Halong Bay is definitely an amazing site to see. The karst cliffs jutting from the sea are remarkable— I can only imagine what it looks like when the skies are clear (we unfortunately were met with cloudy skies and a bit of rain). Mai bpen rai (no worries) though, I still had a great time exploring the Giant Cave and hanging out with the crew at nighttime. Everyone on my ship went to bed early, but I stayed up for the happy hour (from 7-10) enjoying my Jack and Vietnamese beers as me and the crew shared cards games and eventually poker games. We used chess pieces to signify different denominations of Dong (Vietnamese currency). The crew particularly liked the game “Guts,” a game I haven’t played in years but fondly look back on as memories of playing cards with my cousins and grandma flood through my head.

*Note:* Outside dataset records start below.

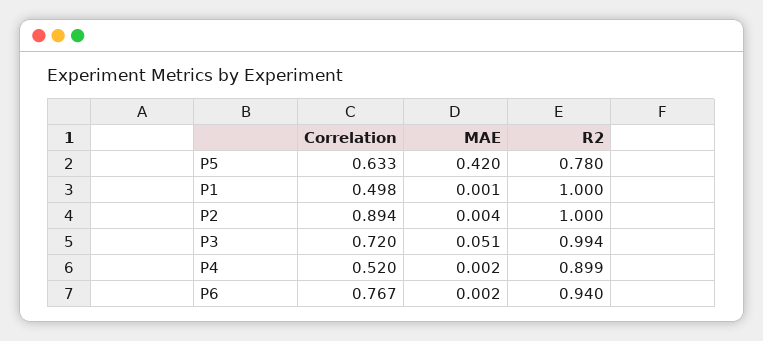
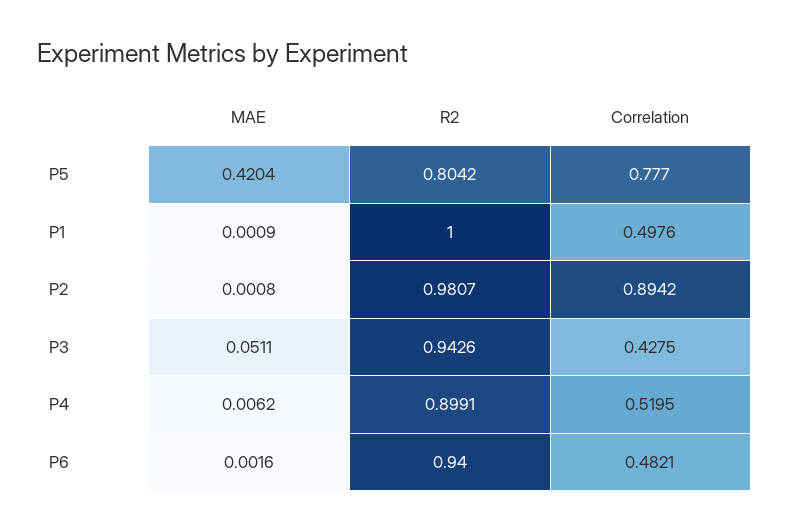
  {
    "Correlation": {
-     "P5": 0.633,
+     "P5": 0.777,
      "P1": 0.4976,
      "P2": 0.8942,
-     "P3": 0.72,
+     "P3": 0.4275,
      "P4": 0.5195,
-     "P6": 0.767
+     "P6": 0.4821
    },
    "MAE": {
      "P5": 0.4204,
      "P1": 0.0009,
-     "P2": 0.004,
+     "P2": 0.0008,
      "P3": 0.0511,
-     "P4": 0.002,
+     "P4": 0.0062,
      "P6": 0.0016
    },
    "R2": {
-     "P5": 0.78,
+     "P5": 0.8042,
      "P1": 1,
-     "P2": 1,
+     "P2": 0.9807,
-     "P3": 0.994,
+     "P3": 0.9426,
      "P4": 0.8991,
      "P6": 0.94
    }
  }

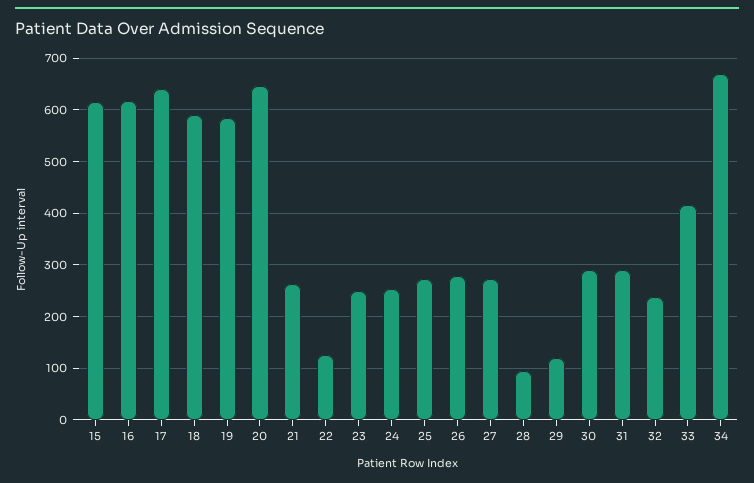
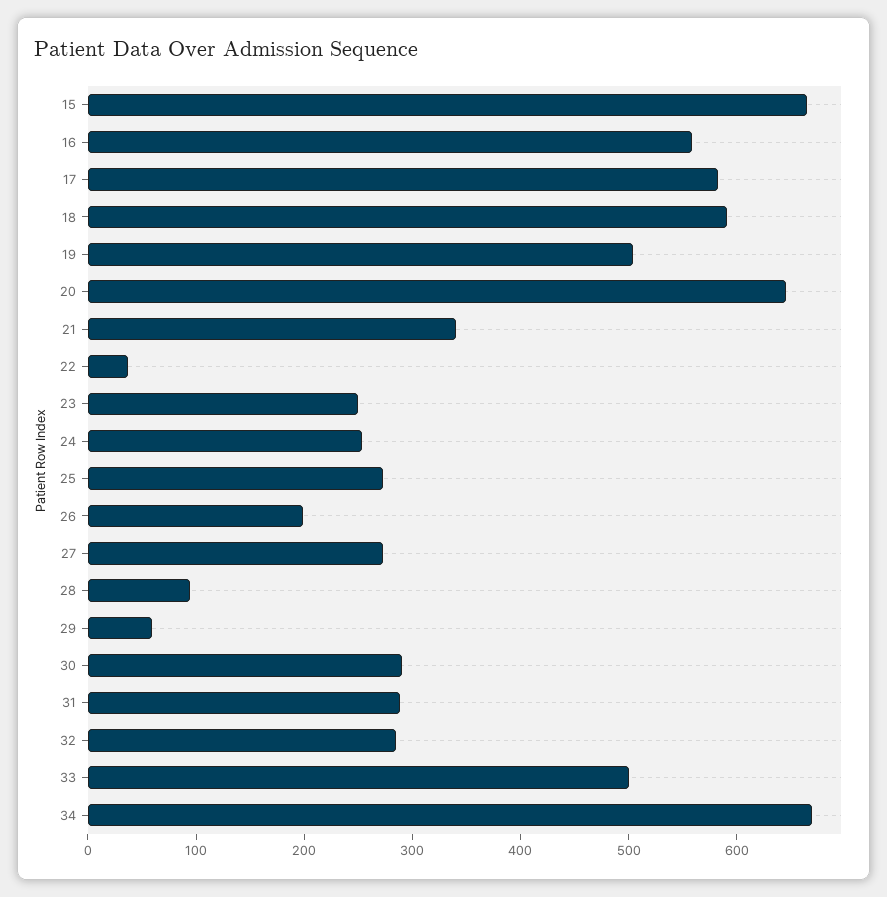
  {
-   "15": 620,
+   "15": 660,
-   "16": 620,
+   "16": 560,
-   "17": 640,
+   "17": 580,
    "18": 600,
-   "19": 580,
+   "19": 500,
    "20": 640,
-   "21": 260,
+   "21": 340,
-   "22": 120,
+   "22": 40,
    "23": 260,
    "24": 260,
    "25": 280,
-   "26": 280,
+   "26": 200,
    "27": 280,
    "28": 100,
-   "29": 120,
+   "29": 60,
    "30": 300,
    "31": 280,
-   "32": 240,
+   "32": 280,
-   "33": 420,
+   "33": 500,
    "34": 680
  }

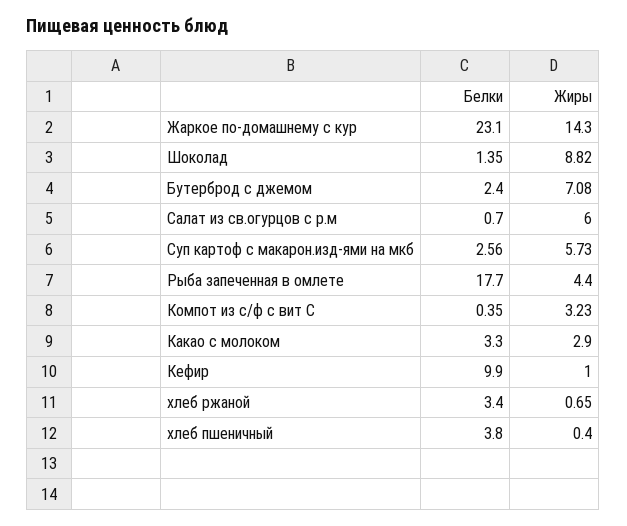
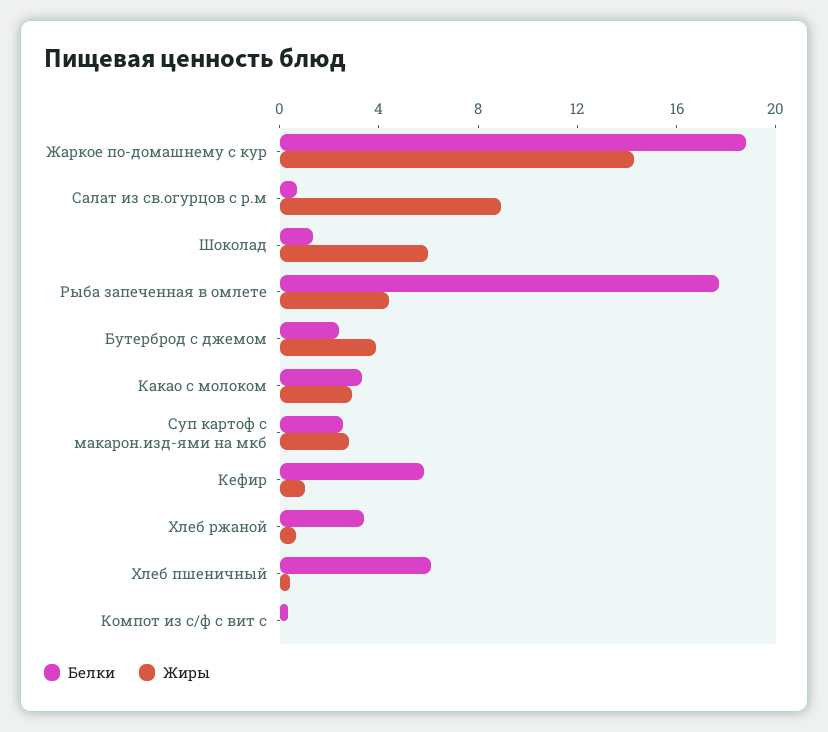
  {
    "Белки": {
-     "Жаркое по-домашнему с кур": 23.1,
+     "Жаркое по-домашнему с кур": 19,
      "Шоколад": 1.35,
      "Бутерброд с джемом": 2.4,
      "Салат из св.огурцов с р.м": 0.7,
      "Суп картоф с макарон.изд-ями на мкб": 2.56,
      "Рыба запеченная в омлете": 17.7,
      "Компот из с/ф с вит С": 0.35,
      "Какао с молоком": 3.3,
-     "Кефир": 9.9,
+     "Кефир": 6,
      "хлеб ржаной": 3.4,
-     "хлеб пшеничный": 3.8
+     "хлеб пшеничный": 6
    },
    "Жиры": {
      "Жаркое по-домашнему с кур": 14.3,
-     "Шоколад": 8.82,
+     "Шоколад": 6,
-     "Бутерброд с джемом": 7.08,
+     "Бутерброд с джемом": 4,
-     "Салат из св.огурцов с р.м": 6,
+     "Салат из св.огурцов с р.м": 9,
-     "Суп картоф с макарон.изд-ями на мкб": 5.73,
+     "Суп картоф с макарон.изд-ями на мкб": 3,
      "Рыба запеченная в омлете": 4.4,
-     "Компот из с/ф с вит С": 3.23,
+     "Компот из с/ф с вит С": 0,
      "Какао с молоком": 2.9,
      "Кефир": 1,
      "хлеб ржаной": 0.65,
      "хлеб пшеничный": 0.4
    }
  }

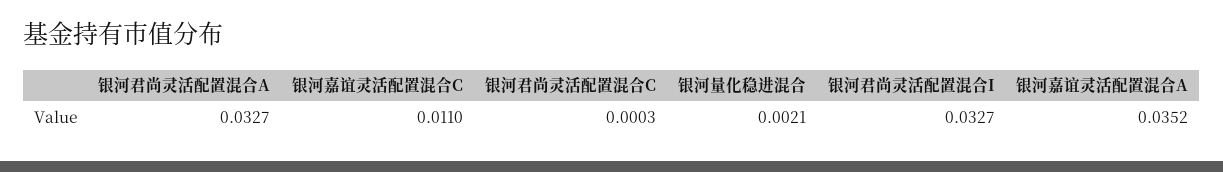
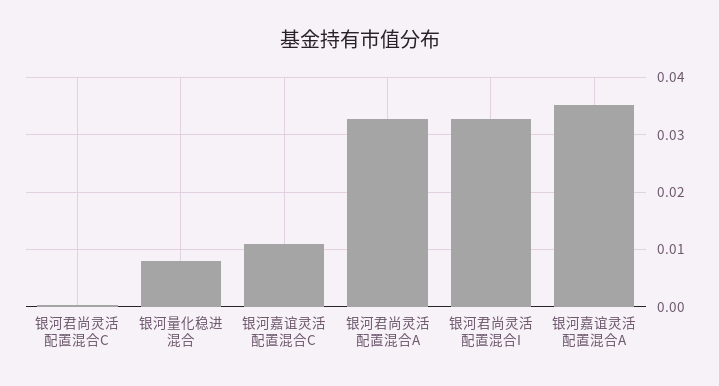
  {
    "银河君尚灵活配置混合A": 0.0327,
    "银河嘉谊灵活配置混合C": 0.011,
    "银河君尚灵活配置混合C": 0.0003,
-   "银河量化稳进混合": 0.0021,
+   "银河量化稳进混合": 0.008,
    "银河君尚灵活配置混合I": 0.0327,
    "银河嘉谊灵活配置混合A": 0.0352
  }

After a night in the bay, we headed back to shore and to Hanoi, Vietnam’s capital city. I had read of 25 cent locally made beer along with great food throughout the city and I was eager to indulge. I didn’t have a local tour guide and got to know the area by using several maps and walking around for a few hours my first night. It is quite difficult finding things in Vietnam. I longed for a 711, something I never thought I would until moving to Thailand where they are the most convenient store to go to. Since this was the last stop along in my trip, I planned on getting a lot of shopping done— the first time I have almost completed Christmas shopping before December 24. I won’t divulge what I purchased in order to keep an element of surprise for December 25th.
I eventually was able to find a place to load my phone up with minutes. I hadn’t spoken to Darryl or my parents in a while and got the chance to on Vietnam’s very cheap rates. Calling Tanzania from Thailand is much more expensive as I have recently found out. Bia Hoi was a definite treat. Four beers for under $1– can’t beat that!
What an amazing trip and experience in Vietnam. From the people to the food to the beautiful scenery, Vietnam has so much to offer. I was welcomed with open arms wherever I was and made some great friends along the way. I actually just received a Facebook message from my friend “Wii” in Saigon with a picture proudly displaying the sticker I gave him on his bike. He is happy to say he is the only one riding around with it (we can change that easily, though!). I’m so fortunate to be doing what I am doing and hope to make the most of the next four months!
To more adventures and experiences along the way!